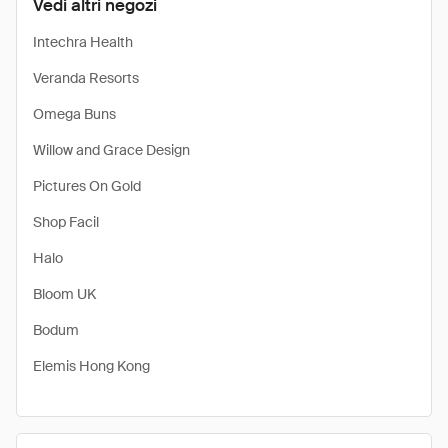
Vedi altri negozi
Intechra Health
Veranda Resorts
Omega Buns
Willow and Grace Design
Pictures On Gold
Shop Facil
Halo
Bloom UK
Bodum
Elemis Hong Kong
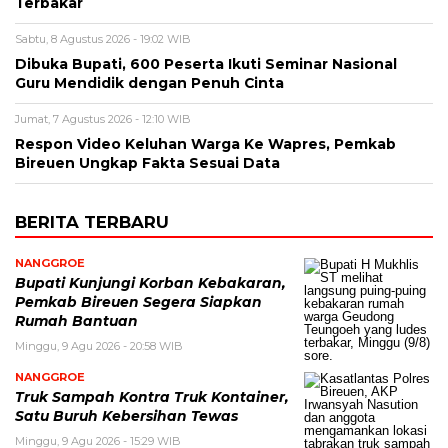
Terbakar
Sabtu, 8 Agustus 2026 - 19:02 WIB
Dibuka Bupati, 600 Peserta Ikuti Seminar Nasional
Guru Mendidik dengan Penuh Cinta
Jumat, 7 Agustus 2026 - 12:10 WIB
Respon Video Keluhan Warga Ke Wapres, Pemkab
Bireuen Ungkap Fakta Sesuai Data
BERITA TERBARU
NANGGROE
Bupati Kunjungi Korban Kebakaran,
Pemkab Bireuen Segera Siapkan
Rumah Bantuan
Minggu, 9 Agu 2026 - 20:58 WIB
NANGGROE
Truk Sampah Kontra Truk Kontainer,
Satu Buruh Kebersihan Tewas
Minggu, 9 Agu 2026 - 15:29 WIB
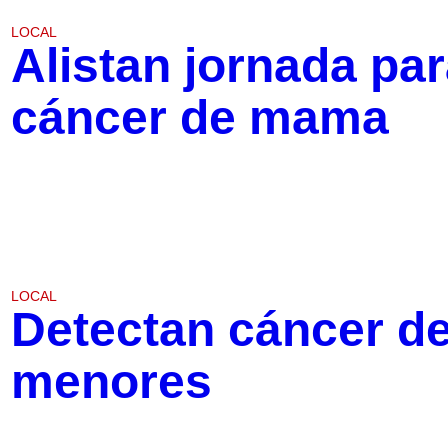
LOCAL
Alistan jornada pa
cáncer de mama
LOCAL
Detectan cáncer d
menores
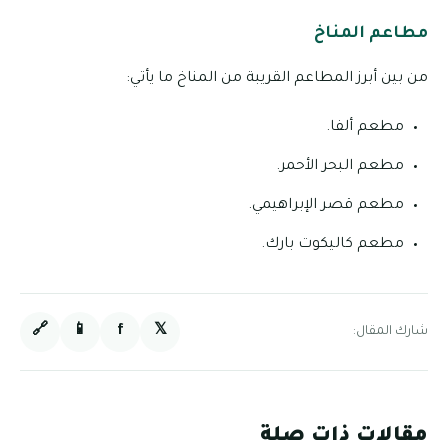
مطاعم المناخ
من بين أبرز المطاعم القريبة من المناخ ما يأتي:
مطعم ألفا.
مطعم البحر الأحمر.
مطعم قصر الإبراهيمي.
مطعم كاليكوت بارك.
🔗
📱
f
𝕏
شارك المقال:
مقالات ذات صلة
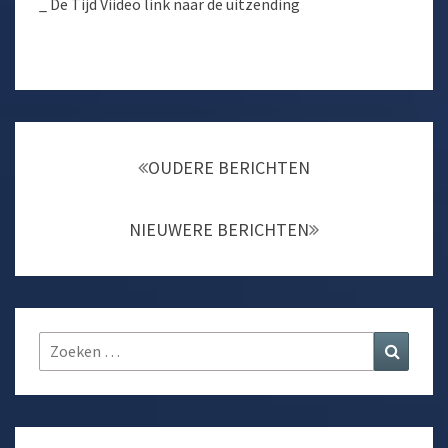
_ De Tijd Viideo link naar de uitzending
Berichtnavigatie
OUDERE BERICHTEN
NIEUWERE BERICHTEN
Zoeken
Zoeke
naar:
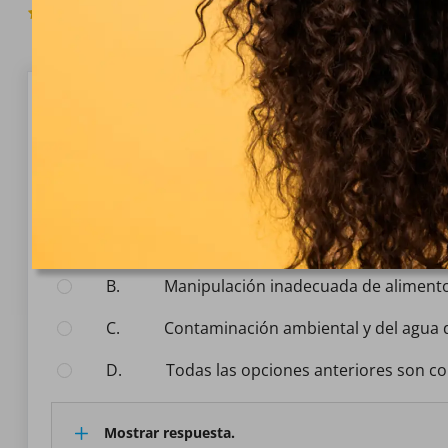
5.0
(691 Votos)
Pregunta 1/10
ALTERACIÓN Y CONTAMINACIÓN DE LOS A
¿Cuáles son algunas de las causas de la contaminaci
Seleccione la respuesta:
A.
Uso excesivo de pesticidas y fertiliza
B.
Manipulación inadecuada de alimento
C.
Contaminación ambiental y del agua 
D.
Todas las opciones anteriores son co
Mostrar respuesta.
------------------------
REQUEST
Please retype the listing above word for word, skipping each picture.

SOLUTION TO THIS EXERCISE
Vedi altri negozi
Intechra Health
Veranda Resorts
Omega Buns
Willow and Grace Design
Pictures On Gold
Shop Facil
Halo
Bloom UK
Bodum
Elemis Hong Kong
Terbakar
Sabtu, 8 Agustus 2026 - 19:02 WIB
Dibuka Bupati, 600 Peserta Ikuti Seminar Nasional
Guru Mendidik dengan Penuh Cinta
Jumat, 7 Agustus 2026 - 12:10 WIB
Respon Video Keluhan Warga Ke Wapres, Pemkab
Bireuen Ungkap Fakta Sesuai Data
BERITA TERBARU
NANGGROE
Bupati Kunjungi Korban Kebakaran,
Pemkab Bireuen Segera Siapkan
Rumah Bantuan
Minggu, 9 Agu 2026 - 20:58 WIB
NANGGROE
Truk Sampah Kontra Truk Kontainer,
Satu Buruh Kebersihan Tewas
Minggu, 9 Agu 2026 - 15:29 WIB
LOCAL
Alistan jornada pa
cáncer de mama
LOCAL
Detectan cáncer d
menores
مطاعم المناخ
من بين أبرز المطاعم القريبة من المناخ ما يأتي:
مطعم ألفا.
مطعم البحر الأحمر.
مطعم قصر الإبراهيمي.
مطعم كاليكوت بارك.
🔗
📱
f
𝕏
شارك المقال:
مقالات ذات صلة
_ De Tijd Viideo link naar de uitzending
Berichtnavigatie
OUDERE BERICHTEN
NIEUWERE BERICHTEN
Zoeken
Zoeke
naar:
5.0
(691 Votos)
Pregunta 1/10
ALTERACIÓN Y CONTAMINACIÓN DE LOS A
¿Cuáles son algunas de las causas de la contaminaci
Seleccione la respuesta:
A.
Uso excesivo de pesticidas y fertiliza
B.
Manipulación inadecuada de alimento
C.
Contaminación ambiental y del agua 
D.
Todas las opciones anteriores son co
Mostrar respuesta.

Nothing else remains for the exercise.